WHAT TO PRODUCE -
Copy each line of the data below in which the word "Computational" can be found.

*** Begin section ***

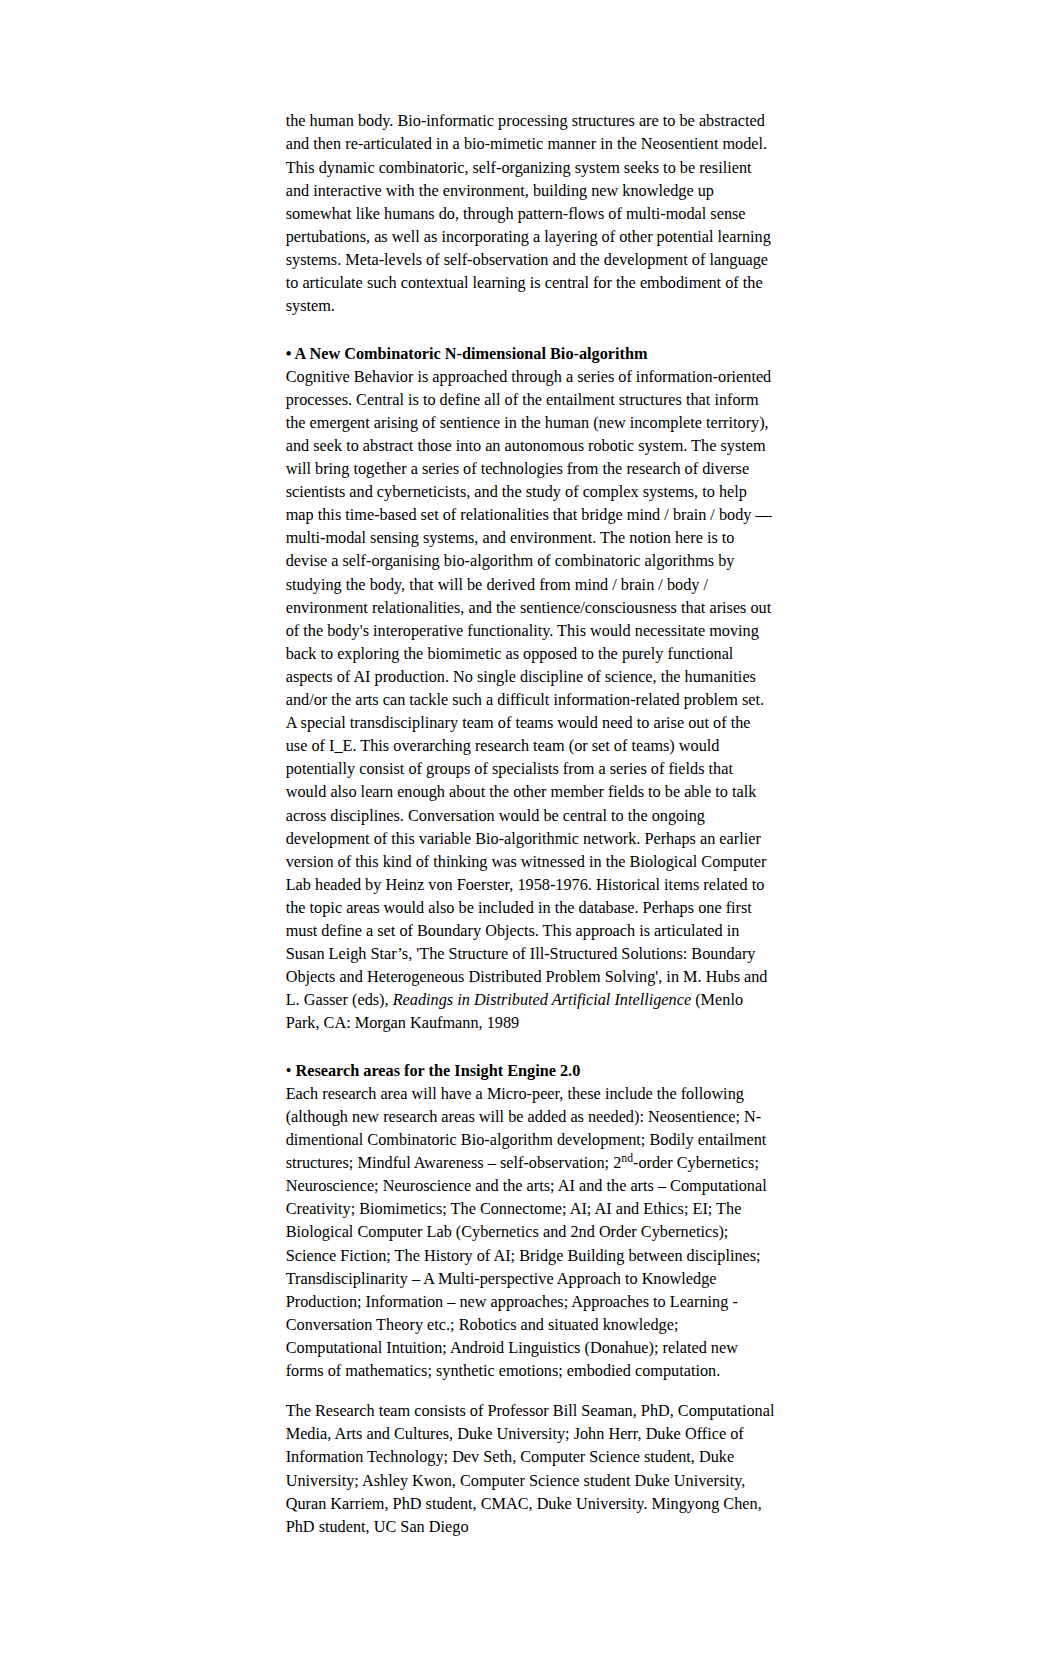the human body. Bio-informatic processing structures are to be abstracted and then re-articulated in a bio-mimetic manner in the Neosentient model. This dynamic combinatoric, self-organizing system seeks to be resilient and interactive with the environment, building new knowledge up somewhat like humans do, through pattern-flows of multi-modal sense pertubations, as well as incorporating a layering of other potential learning systems. Meta-levels of self-observation and the development of language to articulate such contextual learning is central for the embodiment of the system.
• A New Combinatoric N-dimensional Bio-algorithm
Cognitive Behavior is approached through a series of information-oriented processes. Central is to define all of the entailment structures that inform the emergent arising of sentience in the human (new incomplete territory), and seek to abstract those into an autonomous robotic system. The system will bring together a series of technologies from the research of diverse scientists and cyberneticists, and the study of complex systems, to help map this time-based set of relationalities that bridge mind / brain / body — multi-modal sensing systems, and environment. The notion here is to devise a self-organising bio-algorithm of combinatoric algorithms by studying the body, that will be derived from mind / brain / body / environment relationalities, and the sentience/consciousness that arises out of the body's interoperative functionality. This would necessitate moving back to exploring the biomimetic as opposed to the purely functional aspects of AI production. No single discipline of science, the humanities and/or the arts can tackle such a difficult information-related problem set. A special transdisciplinary team of teams would need to arise out of the use of I_E. This overarching research team (or set of teams) would potentially consist of groups of specialists from a series of fields that would also learn enough about the other member fields to be able to talk across disciplines. Conversation would be central to the ongoing development of this variable Bio-algorithmic network. Perhaps an earlier version of this kind of thinking was witnessed in the Biological Computer Lab headed by Heinz von Foerster, 1958-1976. Historical items related to the topic areas would also be included in the database. Perhaps one first must define a set of Boundary Objects. This approach is articulated in Susan Leigh Star’s, 'The Structure of Ill-Structured Solutions: Boundary Objects and Heterogeneous Distributed Problem Solving', in M. Hubs and L. Gasser (eds), Readings in Distributed Artificial Intelligence (Menlo Park, CA: Morgan Kaufmann, 1989
• Research areas for the Insight Engine 2.0
Each research area will have a Micro-peer, these include the following (although new research areas will be added as needed): Neosentience; N-dimentional Combinatoric Bio-algorithm development; Bodily entailment structures; Mindful Awareness – self-observation; 2nd-order Cybernetics; Neuroscience; Neuroscience and the arts; AI and the arts – Computational Creativity; Biomimetics; The Connectome; AI; AI and Ethics; EI; The Biological Computer Lab (Cybernetics and 2nd Order Cybernetics); Science Fiction; The History of AI; Bridge Building between disciplines; Transdisciplinarity – A Multi-perspective Approach to Knowledge Production; Information – new approaches; Approaches to Learning - Conversation Theory etc.; Robotics and situated knowledge; Computational Intuition; Android Linguistics (Donahue); related new forms of mathematics; synthetic emotions; embodied computation.
The Research team consists of Professor Bill Seaman, PhD, Computational Media, Arts and Cultures, Duke University; John Herr, Duke Office of Information Technology; Dev Seth, Computer Science student, Duke University; Ashley Kwon, Computer Science student Duke University, Quran Karriem, PhD student, CMAC, Duke University. Mingyong Chen, PhD student, UC San Diego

*** End section ***

TASK SOLUTION -
Each research area will have a Micro-peer, these include the following (although new research areas will be added as needed): Neosentience; N-dimentional Combinatoric Bio-algorithm development; Bodily entailment structures; Mindful Awareness – self-observation; 2nd-order Cybernetics; Neuroscience; Neuroscience and the arts; AI and the arts – Computational Creativity; Biomimetics; The Connectome; AI; AI and Ethics; EI; The Biological Computer Lab (Cybernetics and 2nd Order Cybernetics); Science Fiction; The History of AI; Bridge Building between disciplines; Transdisciplinarity – A Multi-perspective Approach to Knowledge Production; Information – new approaches; Approaches to Learning - Conversation Theory etc.; Robotics and situated knowledge; Computational Intuition; Android Linguistics (Donahue); related new forms of mathematics; synthetic emotions; embodied computation.
The Research team consists of Professor Bill Seaman, PhD, Computational Media, Arts and Cultures, Duke University; John Herr, Duke Office of Information Technology; Dev Seth, Computer Science student, Duke University; Ashley Kwon, Computer Science student Duke University, Quran Karriem, PhD student, CMAC, Duke University. Mingyong Chen, PhD student, UC San Diego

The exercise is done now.